* Work task
Exact copy, no pictures: restate each entry below word for word.
-- Opening Marker --
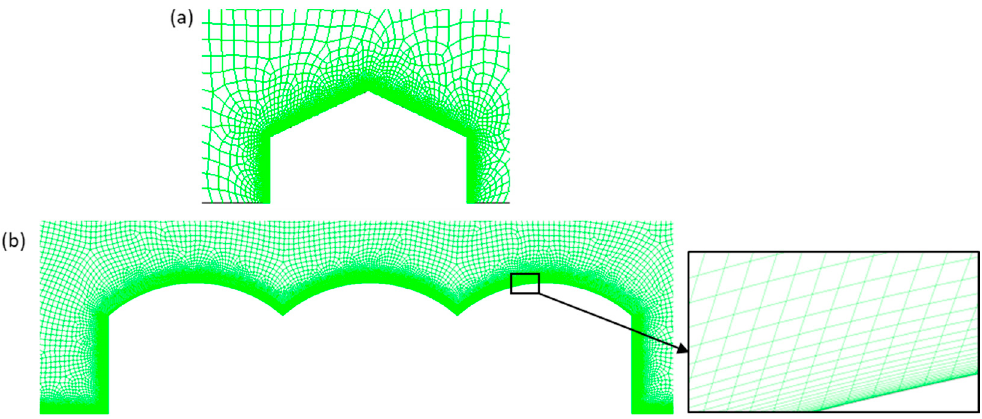
Figure 11. Mesh distribution for ( a ) the even-span greenhouse (EV-D22) defined in Kim et al. [44]; and ( b ) the multi-span greenhouse.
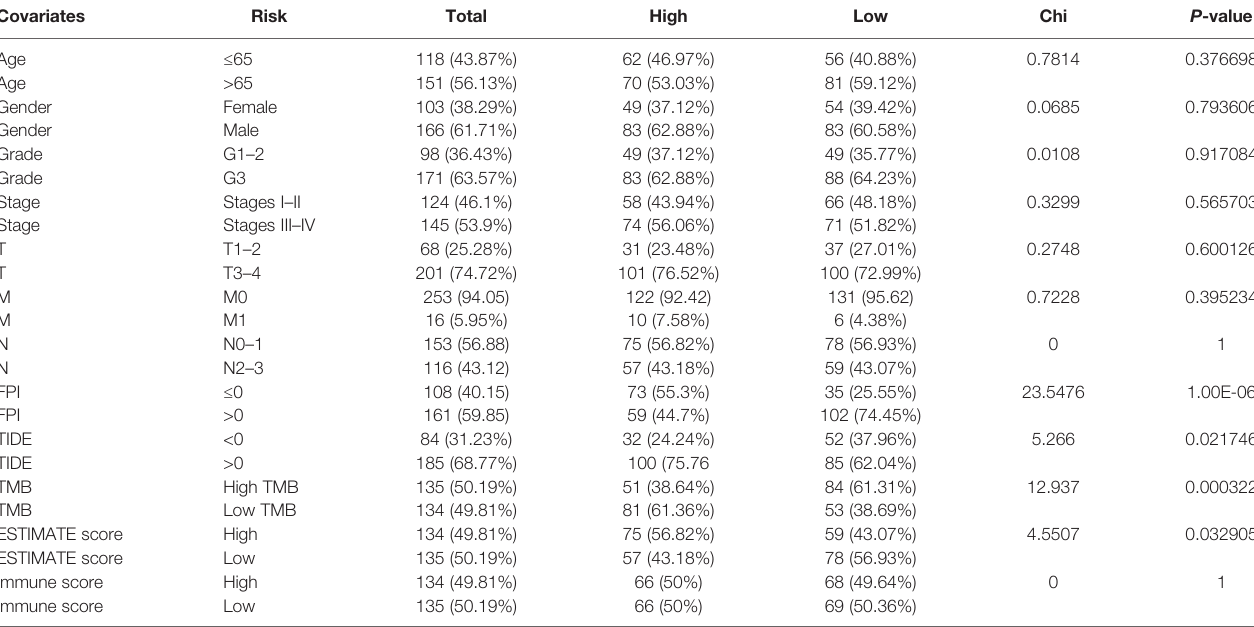
TABLE 3 | Risk based chi-square test of clinical characteristics. Covariates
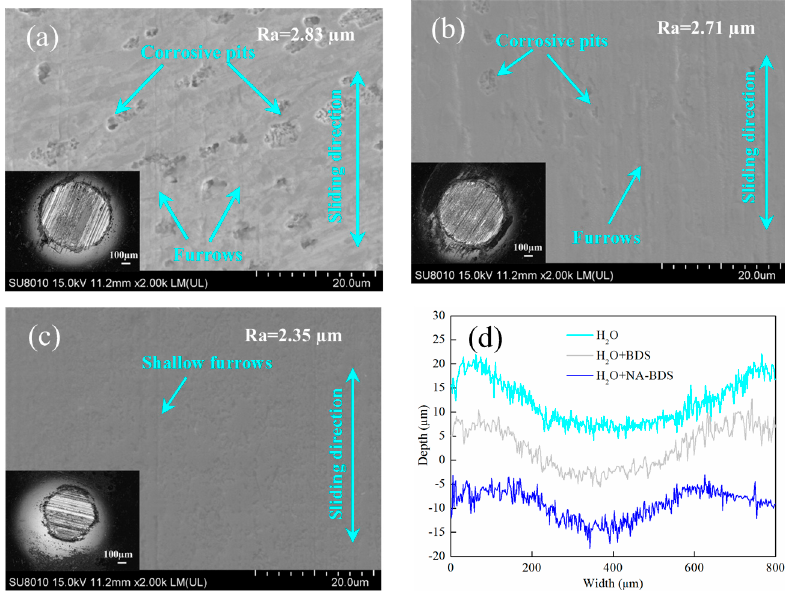
Figure 8. Field-emission scanning electron microscopy (FESEM) images and optical micrographs of wear scars on upper balls lubricated using ( a ) H 2 O, ( b ) H 2 O + BDS, and ( c ) H 2 O + NA-BDS. ( d ) Corresponding worn surface profiles (soot content = 0.2 wt %, load = 100 N, speed = 50 mm/s, duration = 30 min).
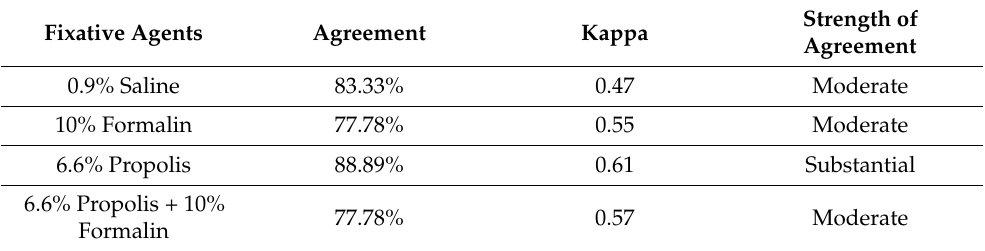
Table 2. Kappa statistics for inter-oral pathologists’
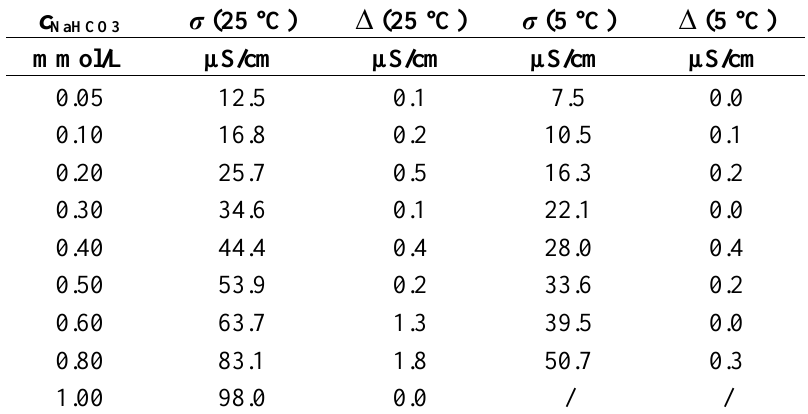
Table 5. Equations of conductivity curves (CC) with deviations from linearity ( R 2 ); conductivity of one-day-old NaHCO solutions measured at 25 and 5 °C in 2.5 mL flasks. 3 Conductivities, σ , are in µS/cm, concentrations, c , in mmol/L. CC NaHCO3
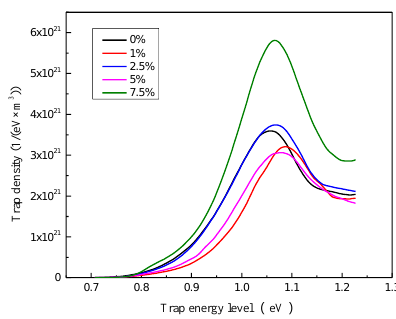
Figure 10. Trap density changing with trap energy level of nano-composite pressboards.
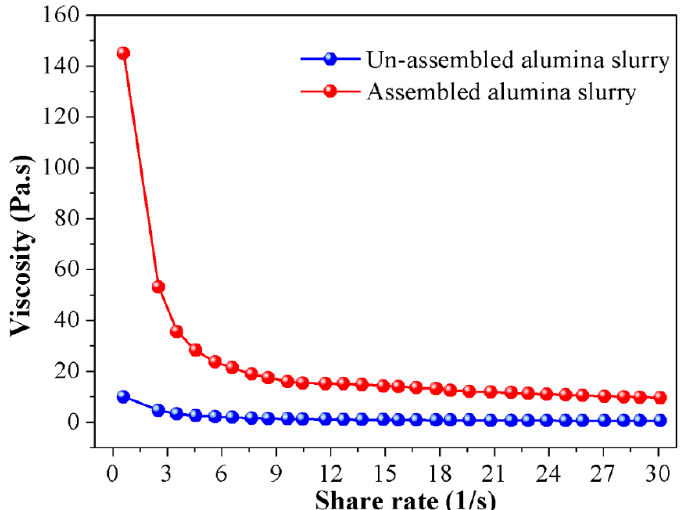
Figure 3. The relationship between viscosity and shear rate for the alumina slurries before and after assembling.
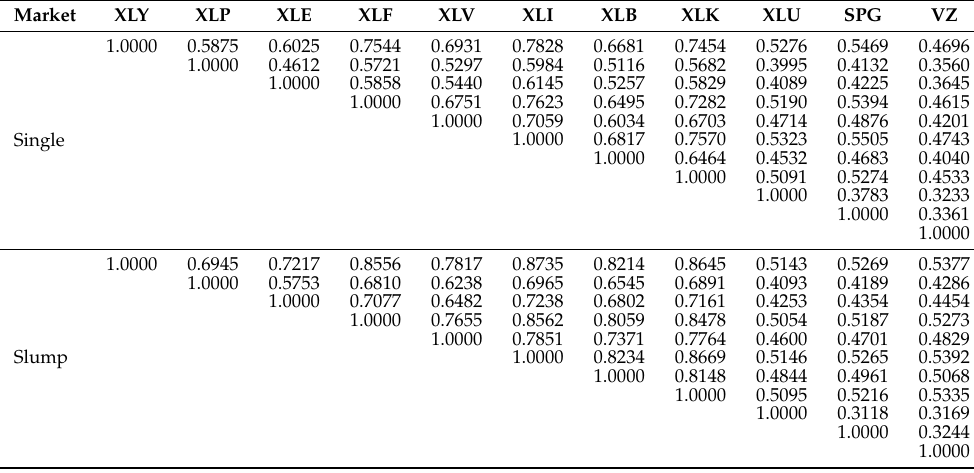
Table A1. Conditional correlation coefficients of security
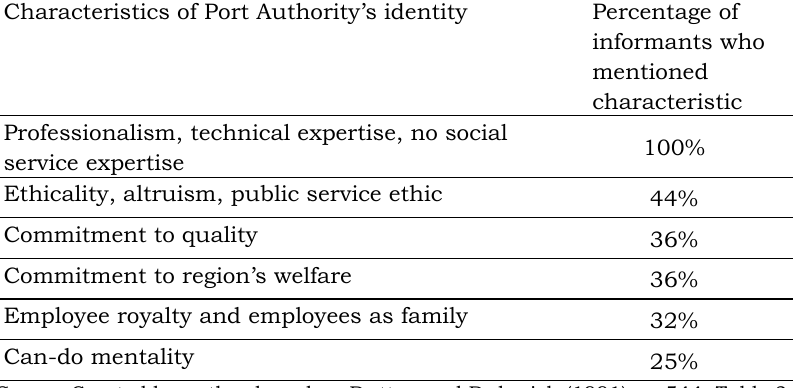
Table 1. Organizational identity of Port Authority Characteristics of Port Authority’s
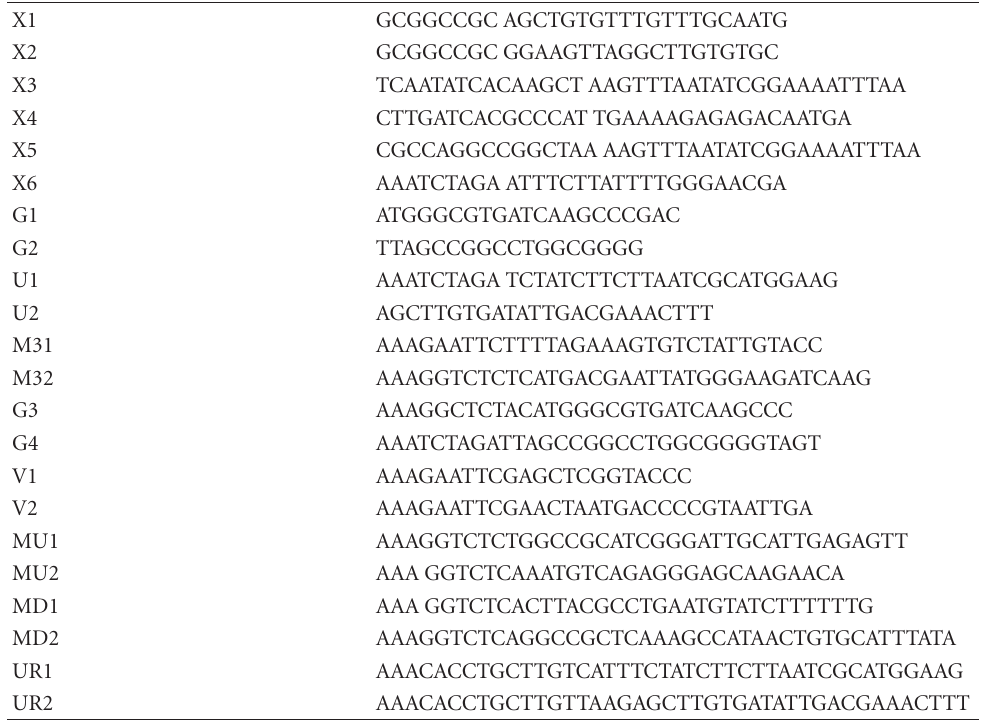
Table 2: List of primers used in this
-- Closing Marker --
* Written solution
Figure 11. Mesh distribution for ( a ) the even-span greenhouse (EV-D22) defined in Kim et al. [44]; and ( b ) the multi-span greenhouse.
TABLE 3 | Risk based chi-square test of clinical characteristics. Covariates
Figure 8. Field-emission scanning electron microscopy (FESEM) images and optical micrographs of wear scars on upper balls lubricated using ( a ) H 2 O, ( b ) H 2 O + BDS, and ( c ) H 2 O + NA-BDS. ( d ) Corresponding worn surface profiles (soot content = 0.2 wt %, load = 100 N, speed = 50 mm/s, duration = 30 min).
Table 2. Kappa statistics for inter-oral pathologists’
Table 5. Equations of conductivity curves (CC) with deviations from linearity ( R 2 ); conductivity of one-day-old NaHCO solutions measured at 25 and 5 °C in 2.5 mL flasks. 3 Conductivities, σ , are in µS/cm, concentrations, c , in mmol/L. CC NaHCO3
Figure 10. Trap density changing with trap energy level of nano-composite pressboards.
Figure 3. The relationship between viscosity and shear rate for the alumina slurries before and after assembling.
Table A1. Conditional correlation coefficients of security
Table 1. Organizational identity of Port Authority Characteristics of Port Authority’s
Table 2: List of primers used in this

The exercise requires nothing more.